As a missionary of The Church of Jesus Christ of Latter-day Saints in the Russian Far East, I had the opportunity of a lifetime. My faith has always been the most important thing to me, and my missionary service was the one time that I could leave everything else behind and concentrate not only on living the principles I know, but also on teaching them to others and inviting them to join my Church.
As a missionary, I needed to show a desire to serve others and to live the teachings of Jesus Christ. I also had to be willing to volunteer anywhere in the world. I was called through inspiration, without any opportunity to request a certain place, to serve in eastern Russia, known in the Church as the Russia Vladivostok Mission. I was assigned to the cities of Vladivostok, Nakhodka, Ussuriysk, Yuzhno-Sakhalinsk, Khabarovsk and Artyom.

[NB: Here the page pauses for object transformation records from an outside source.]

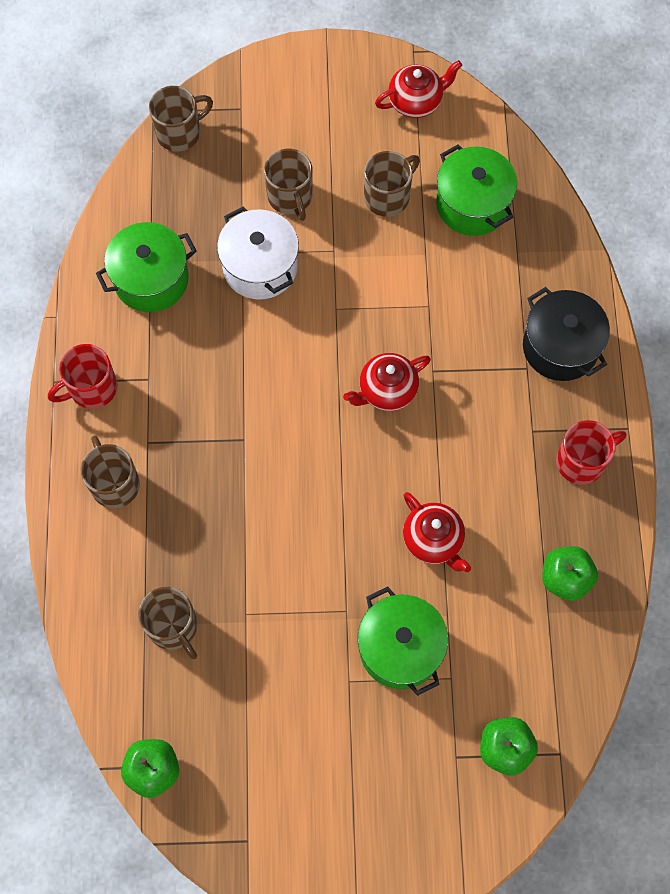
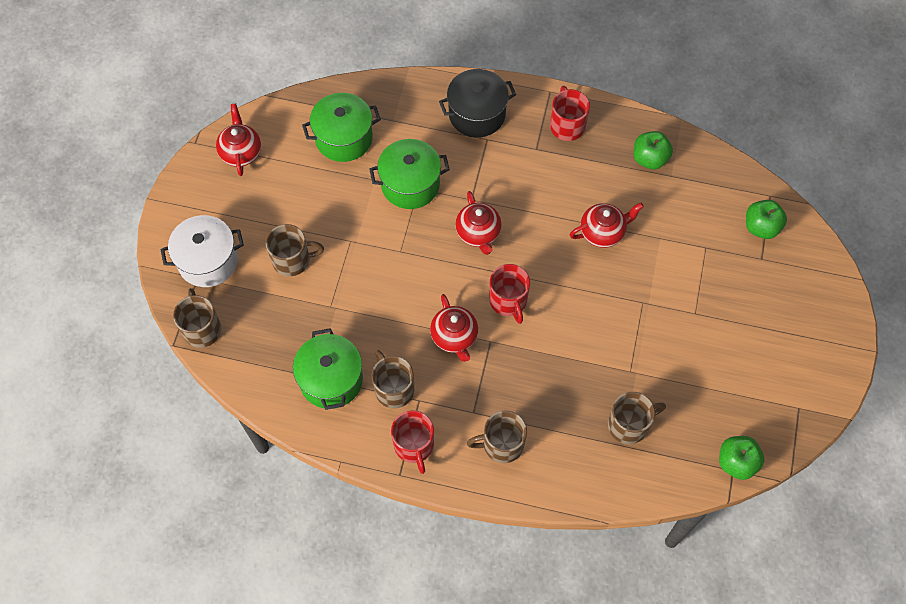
camera: 75 degrees left, 5 degrees down
white pot [217,206,299,299] -> white pot moved to [160,215,244,287]
green pot [358,586,448,696] -> green pot moved to [369,139,450,209]
brown mug [364,151,420,217] -> brown mug moved to [372,350,414,408]
none -> red teapot [430,294,478,362]
none -> red mug [489,264,530,324]

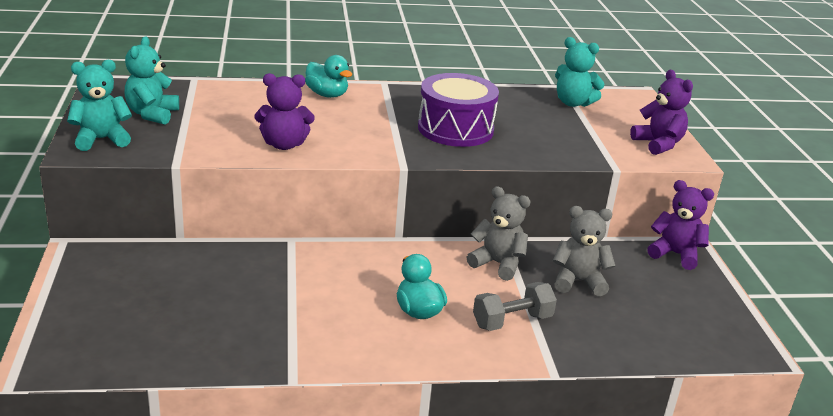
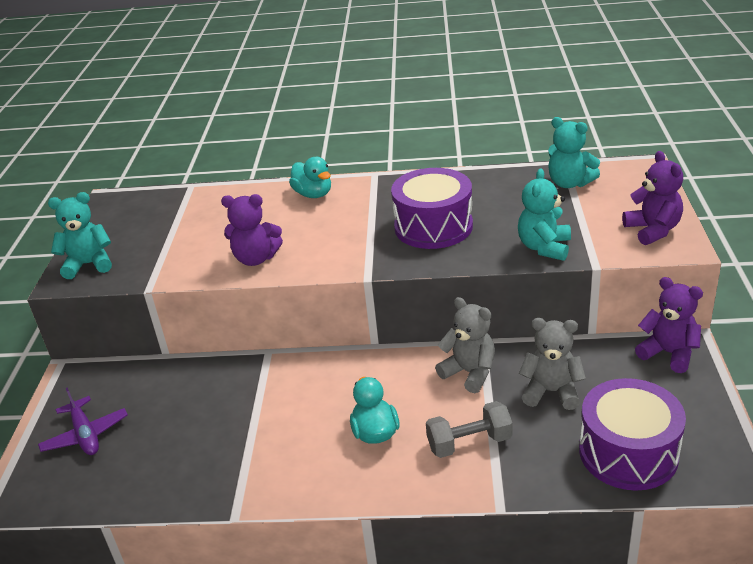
camera: 15 degrees right, 5 degrees up
turquoise teddy bear [125,36,179,125] -> turquoise teddy bear moved to [518,168,571,261]
none -> purple plane [38,387,128,455]
none -> purple drum [579,378,686,491]

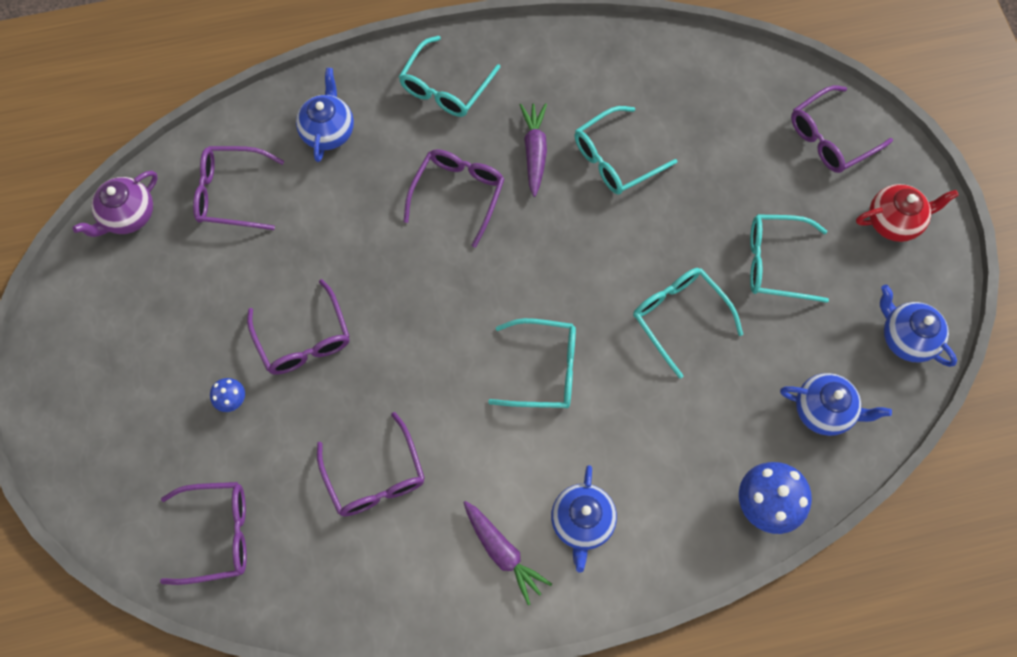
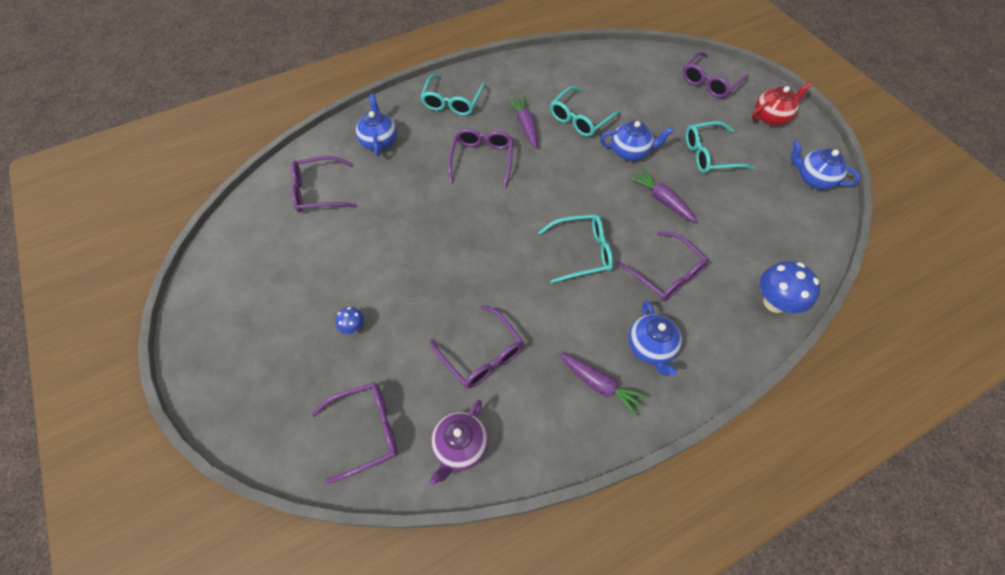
camera: 15 degrees left, 10 degrees down
purple teapot [72,171,158,237] -> purple teapot moved to [430,400,489,485]
purple glasses [247,279,350,375] -> purple glasses moved to [617,231,709,301]
turquoise glasses [633,268,743,379] -> purple carrot [629,168,697,222]
blue teapot [780,373,892,436] -> blue teapot moved to [600,121,674,161]

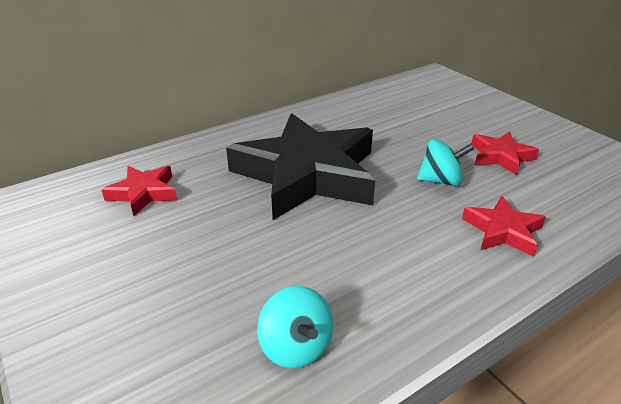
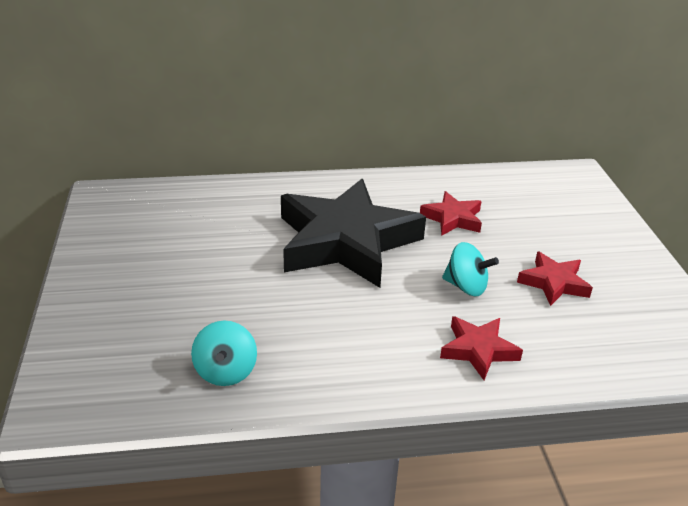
camera: 25 degrees right, 0 degrees up
red star [101,166,177,216] -> red star moved to [420,191,482,236]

My Russian studies at Wake Forest gave me an excellent foundation for my work. I served a substantial portion of my two-year mission with missionaries who were native Russians, and I learned to deeply appreciate their culture. I returned from my trip able to speak Russian proficiently.
My service was rigorous, tiring and demanding. Day after day my fellow missionaries and I taught the Gospel of Jesus Christ as found in the Bible and in “The Book of Mormon: Another Testament of Jesus Christ.” Throughout our stay, we searched for people who were interested in learning more about the faith. It was hard work, and two years was a long time. Yet as a faithful missionary, I never wondered what I would get from such service or what would come of it.
During my time in Russia, the question I asked myself was, ‘What more can I give?’ Knowing the world, in general, and this part of the world, in particular, is thirsting for truth and fulfillment, we knew our message was the only one that could provide a permanent solution. For me this service exemplified better than anything else the University motto, “Pro Humanitate.”
The greatest lesson I brought back can be summed up in a single sentence, ‘Do it all for their sake.’ That was my reason for serving the mission. Fulfillment comes for serving others, not seeking your our own rewards. My service strengthened me in so many ways. I learned to value the things that really matter most in life — family, integrity, devotion to principles and hard work.
In conclusion, this missionary service shaped who I am and how I feel about life, helping me better understand what matters most and what things really make a difference for people. It was indeed the opportunity of a lifetime.